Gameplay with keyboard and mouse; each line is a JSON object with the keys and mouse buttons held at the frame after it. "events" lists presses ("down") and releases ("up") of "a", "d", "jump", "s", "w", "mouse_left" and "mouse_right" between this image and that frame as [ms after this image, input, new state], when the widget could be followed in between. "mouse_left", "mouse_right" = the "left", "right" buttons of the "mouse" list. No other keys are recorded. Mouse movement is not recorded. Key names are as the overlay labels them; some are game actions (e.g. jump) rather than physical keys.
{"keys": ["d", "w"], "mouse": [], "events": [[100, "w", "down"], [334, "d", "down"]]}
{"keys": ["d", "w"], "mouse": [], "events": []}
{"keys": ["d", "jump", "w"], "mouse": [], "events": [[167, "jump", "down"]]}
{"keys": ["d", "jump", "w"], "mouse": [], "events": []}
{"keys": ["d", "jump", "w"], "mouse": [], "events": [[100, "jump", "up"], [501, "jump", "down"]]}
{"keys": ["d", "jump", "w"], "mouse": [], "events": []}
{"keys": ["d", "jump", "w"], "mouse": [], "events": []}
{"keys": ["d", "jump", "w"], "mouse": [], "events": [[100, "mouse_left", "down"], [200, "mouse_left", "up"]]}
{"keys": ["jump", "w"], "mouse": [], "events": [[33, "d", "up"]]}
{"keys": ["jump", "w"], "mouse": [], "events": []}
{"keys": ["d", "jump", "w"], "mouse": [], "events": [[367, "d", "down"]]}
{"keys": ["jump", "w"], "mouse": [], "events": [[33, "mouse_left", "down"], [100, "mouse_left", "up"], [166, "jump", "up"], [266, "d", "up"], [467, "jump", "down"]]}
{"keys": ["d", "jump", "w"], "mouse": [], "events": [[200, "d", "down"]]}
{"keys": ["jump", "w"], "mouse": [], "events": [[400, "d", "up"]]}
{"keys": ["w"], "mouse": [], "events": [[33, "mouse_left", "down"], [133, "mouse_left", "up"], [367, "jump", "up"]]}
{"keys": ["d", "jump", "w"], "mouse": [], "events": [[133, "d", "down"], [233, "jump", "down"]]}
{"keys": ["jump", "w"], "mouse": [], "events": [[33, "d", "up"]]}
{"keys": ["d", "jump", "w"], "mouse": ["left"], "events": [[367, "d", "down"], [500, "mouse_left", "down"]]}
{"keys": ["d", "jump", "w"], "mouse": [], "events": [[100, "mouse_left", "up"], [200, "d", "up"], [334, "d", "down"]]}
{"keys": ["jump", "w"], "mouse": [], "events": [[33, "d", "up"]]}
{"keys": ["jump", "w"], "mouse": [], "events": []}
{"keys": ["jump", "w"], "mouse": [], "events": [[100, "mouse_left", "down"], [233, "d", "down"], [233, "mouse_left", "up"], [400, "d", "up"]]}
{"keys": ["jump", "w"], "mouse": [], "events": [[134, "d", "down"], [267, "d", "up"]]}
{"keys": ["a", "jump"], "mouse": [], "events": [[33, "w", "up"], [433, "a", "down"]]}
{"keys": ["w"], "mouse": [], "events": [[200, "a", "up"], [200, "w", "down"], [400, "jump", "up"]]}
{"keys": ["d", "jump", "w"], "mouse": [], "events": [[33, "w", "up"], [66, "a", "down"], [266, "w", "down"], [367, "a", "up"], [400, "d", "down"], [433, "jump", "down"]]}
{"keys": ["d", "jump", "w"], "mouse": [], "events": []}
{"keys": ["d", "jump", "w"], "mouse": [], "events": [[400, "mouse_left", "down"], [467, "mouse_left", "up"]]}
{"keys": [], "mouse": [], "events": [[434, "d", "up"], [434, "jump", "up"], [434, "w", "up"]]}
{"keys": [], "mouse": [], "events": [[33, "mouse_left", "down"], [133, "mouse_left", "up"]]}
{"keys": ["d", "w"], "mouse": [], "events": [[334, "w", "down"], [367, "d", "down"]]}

═══

• GOAL OF THE EXERCISE: Each record above needs to be written out exactly, with nothing left out.

• FINAL ANSWER:
Gameplay with keyboard and mouse; each line is a JSON object with the keys and mouse buttons held at the frame after it. "events" lists presses ("down") and releases ("up") of "a", "d", "jump", "s", "w", "mouse_left" and "mouse_right" between this image and that frame as [ms after this image, input, new state], when the widget could be followed in between. "mouse_left", "mouse_right" = the "left", "right" buttons of the "mouse" list. No other keys are recorded. Mouse movement is not recorded. Key names are as the overlay labels them; some are game actions (e.g. jump) rather than physical keys.
{"keys": ["d", "w"], "mouse": [], "events": [[100, "w", "down"], [334, "d", "down"]]}
{"keys": ["d", "w"], "mouse": [], "events": []}
{"keys": ["d", "jump", "w"], "mouse": [], "events": [[167, "jump", "down"]]}
{"keys": ["d", "jump", "w"], "mouse": [], "events": []}
{"keys": ["d", "jump", "w"], "mouse": [], "events": [[100, "jump", "up"], [501, "jump", "down"]]}
{"keys": ["d", "jump", "w"], "mouse": [], "events": []}
{"keys": ["d", "jump", "w"], "mouse": [], "events": []}
{"keys": ["d", "jump", "w"], "mouse": [], "events": [[100, "mouse_left", "down"], [200, "mouse_left", "up"]]}
{"keys": ["jump", "w"], "mouse": [], "events": [[33, "d", "up"]]}
{"keys": ["jump", "w"], "mouse": [], "events": []}
{"keys": ["d", "jump", "w"], "mouse": [], "events": [[367, "d", "down"]]}
{"keys": ["jump", "w"], "mouse": [], "events": [[33, "mouse_left", "down"], [100, "mouse_left", "up"], [166, "jump", "up"], [266, "d", "up"], [467, "jump", "down"]]}
{"keys": ["d", "jump", "w"], "mouse": [], "events": [[200, "d", "down"]]}
{"keys": ["jump", "w"], "mouse": [], "events": [[400, "d", "up"]]}
{"keys": ["w"], "mouse": [], "events": [[33, "mouse_left", "down"], [133, "mouse_left", "up"], [367, "jump", "up"]]}
{"keys": ["d", "jump", "w"], "mouse": [], "events": [[133, "d", "down"], [233, "jump", "down"]]}
{"keys": ["jump", "w"], "mouse": [], "events": [[33, "d", "up"]]}
{"keys": ["d", "jump", "w"], "mouse": ["left"], "events": [[367, "d", "down"], [500, "mouse_left", "down"]]}
{"keys": ["d", "jump", "w"], "mouse": [], "events": [[100, "mouse_left", "up"], [200, "d", "up"], [334, "d", "down"]]}
{"keys": ["jump", "w"], "mouse": [], "events": [[33, "d", "up"]]}
{"keys": ["jump", "w"], "mouse": [], "events": []}
{"keys": ["jump", "w"], "mouse": [], "events": [[100, "mouse_left", "down"], [233, "d", "down"], [233, "mouse_left", "up"], [400, "d", "up"]]}
{"keys": ["jump", "w"], "mouse": [], "events": [[134, "d", "down"], [267, "d", "up"]]}
{"keys": ["a", "jump"], "mouse": [], "events": [[33, "w", "up"], [433, "a", "down"]]}
{"keys": ["w"], "mouse": [], "events": [[200, "a", "up"], [200, "w", "down"], [400, "jump", "up"]]}
{"keys": ["d", "jump", "w"], "mouse": [], "events": [[33, "w", "up"], [66, "a", "down"], [266, "w", "down"], [367, "a", "up"], [400, "d", "down"], [433, "jump", "down"]]}
{"keys": ["d", "jump", "w"], "mouse": [], "events": []}
{"keys": ["d", "jump", "w"], "mouse": [], "events": [[400, "mouse_left", "down"], [467, "mouse_left", "up"]]}
{"keys": [], "mouse": [], "events": [[434, "d", "up"], [434, "jump", "up"], [434, "w", "up"]]}
{"keys": [], "mouse": [], "events": [[33, "mouse_left", "down"], [133, "mouse_left", "up"]]}
{"keys": ["d", "w"], "mouse": [], "events": [[334, "w", "down"], [367, "d", "down"]]}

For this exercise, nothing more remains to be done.